The week started with me missing one writing sprint, so only 30 minutes of writing on Sunday. But I wrote 800 words, which wasn’t a bad clip. Sunday was the only day this week that I did less than two sprints per day. I took vacation from my day job, so I had a long weekend. Nice, but it got me out of my routine and a few of those days it was touch and go with getting both sprints in. But I did, even with New Year’s Eve and all that. Getting them early makes a big difference.
I won’t break it down by day to keep from boring you, but total words written last week hit 8,734. That’s an average of around 1,250 per day. Progress was a little slow since I got bogged down in the story for a while.
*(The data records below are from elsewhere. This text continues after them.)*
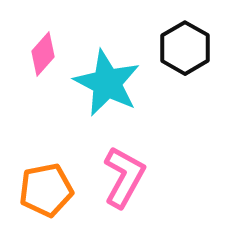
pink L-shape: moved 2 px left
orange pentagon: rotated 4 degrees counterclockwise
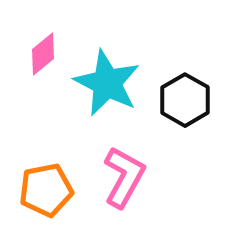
black hexagon: moved 52 px down
pink diamond: rotated 9 degrees clockwise
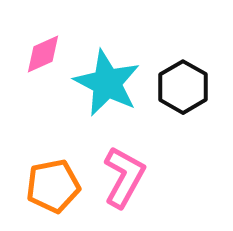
pink diamond: rotated 15 degrees clockwise
black hexagon: moved 2 px left, 13 px up
orange pentagon: moved 7 px right, 4 px up
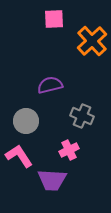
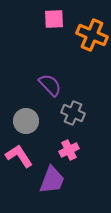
orange cross: moved 6 px up; rotated 24 degrees counterclockwise
purple semicircle: rotated 60 degrees clockwise
gray cross: moved 9 px left, 3 px up
purple trapezoid: rotated 72 degrees counterclockwise
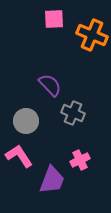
pink cross: moved 11 px right, 10 px down
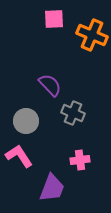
pink cross: rotated 18 degrees clockwise
purple trapezoid: moved 8 px down
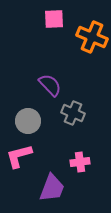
orange cross: moved 2 px down
gray circle: moved 2 px right
pink L-shape: rotated 72 degrees counterclockwise
pink cross: moved 2 px down
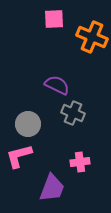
purple semicircle: moved 7 px right; rotated 20 degrees counterclockwise
gray circle: moved 3 px down
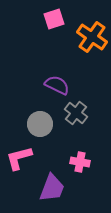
pink square: rotated 15 degrees counterclockwise
orange cross: rotated 12 degrees clockwise
gray cross: moved 3 px right; rotated 15 degrees clockwise
gray circle: moved 12 px right
pink L-shape: moved 2 px down
pink cross: rotated 18 degrees clockwise
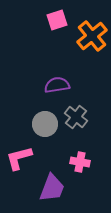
pink square: moved 3 px right, 1 px down
orange cross: moved 1 px up; rotated 16 degrees clockwise
purple semicircle: rotated 35 degrees counterclockwise
gray cross: moved 4 px down
gray circle: moved 5 px right
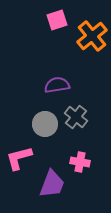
purple trapezoid: moved 4 px up
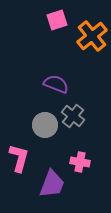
purple semicircle: moved 1 px left, 1 px up; rotated 30 degrees clockwise
gray cross: moved 3 px left, 1 px up
gray circle: moved 1 px down
pink L-shape: rotated 120 degrees clockwise
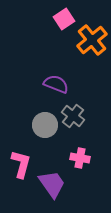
pink square: moved 7 px right, 1 px up; rotated 15 degrees counterclockwise
orange cross: moved 4 px down
pink L-shape: moved 2 px right, 6 px down
pink cross: moved 4 px up
purple trapezoid: rotated 56 degrees counterclockwise
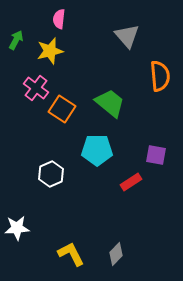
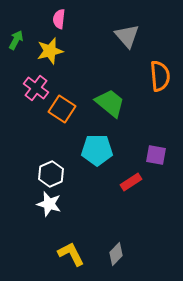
white star: moved 32 px right, 24 px up; rotated 20 degrees clockwise
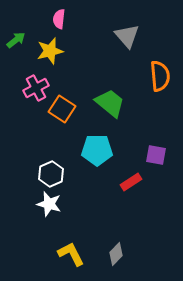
green arrow: rotated 24 degrees clockwise
pink cross: rotated 25 degrees clockwise
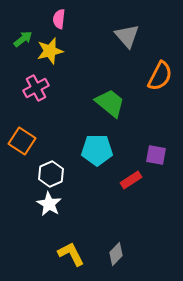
green arrow: moved 7 px right, 1 px up
orange semicircle: rotated 32 degrees clockwise
orange square: moved 40 px left, 32 px down
red rectangle: moved 2 px up
white star: rotated 15 degrees clockwise
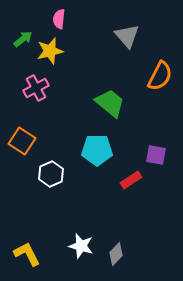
white star: moved 32 px right, 42 px down; rotated 15 degrees counterclockwise
yellow L-shape: moved 44 px left
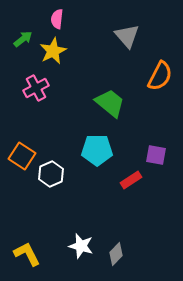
pink semicircle: moved 2 px left
yellow star: moved 3 px right; rotated 12 degrees counterclockwise
orange square: moved 15 px down
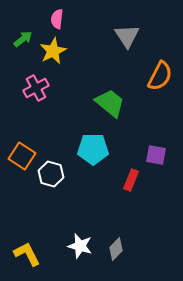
gray triangle: rotated 8 degrees clockwise
cyan pentagon: moved 4 px left, 1 px up
white hexagon: rotated 20 degrees counterclockwise
red rectangle: rotated 35 degrees counterclockwise
white star: moved 1 px left
gray diamond: moved 5 px up
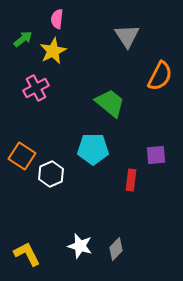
purple square: rotated 15 degrees counterclockwise
white hexagon: rotated 20 degrees clockwise
red rectangle: rotated 15 degrees counterclockwise
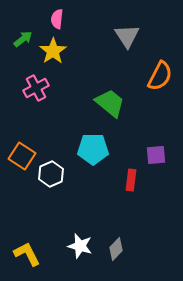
yellow star: rotated 8 degrees counterclockwise
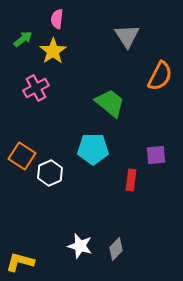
white hexagon: moved 1 px left, 1 px up
yellow L-shape: moved 7 px left, 8 px down; rotated 48 degrees counterclockwise
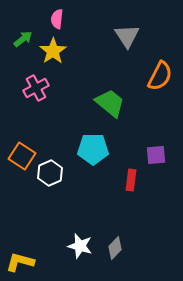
gray diamond: moved 1 px left, 1 px up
Let’s talk about that for a bit. Everybody gets bogged down at some point; some detail about your story isn’t working, some plot line isn’t tying out or you hit a brick wall in terms of the dreaded question: What Happens Next?
It happens. The solution? Write through it.
I know that sounds like I’m being flippant, but I’m not. When I get stuck I sometimes take a short break. I get up and walk around or listen to music. Sometimes I read. Sometimes I watch TV. The key is that it’s only a short break. I can’t keep up production if I’m constantly fretting about how my critical voice is reminding me that I’m not a special snowflake. I can’t worry that my prose doesn’t sing like McCarthy or my characters don’t engage like Tarantino’s or my story doesn’t seem real as real as Stephen King’s. That’s self-doubt coming through. Critical voice. As Dean Wesley Smith says, critical voice is there to stop you. That’s its job.
After I’ve taken a few minutes away, I sit down and start typing again. Sometimes it’s sloooooow, but eventually it picks up and I’m back on track again.
Or I could sit and fret and not produce a goddamn word. That gets me nowhere fast which, by my definition, is dumb. Nobody ever wrote anything by not writing.
Case in point: I’m working on a weird western novel right now. I got to a point in my pseudo-outline where something was supposed to happen a certain way. I had it all planned out and then I started to bog down and lose interest.
Eventually I remembered a cardinal rule of mine: if I’m getting bored then the reader is surely getting bored too.
So I scrapped the outline, hopped in the shower and got to thinking. I surprised my characters with something I didn’t see coming, hence they didn’t see it coming and–you guessed it–the reader shouldn’t see coming either. Suddenly the story was fun again and trucking along full speed.
As of today I’ve written for 47 days unbroken. Not a bad streak. Looks like my estimate for December’s totals was a little too high: I hit 37,634 words for the month, not the 39-40k I’d hoped for. Again, probably because I got bogged down there for a bit.
Estimates are this weird western novel will hit around 75k words, which means that I’m around 80% through it. That feels about right. That’ll put me finishing around mid-January. I don’t force a book to a particular word length; rather I forecast how long I think the story might be, which means it could change. Probably will.
Either way 2016 is off to a great start.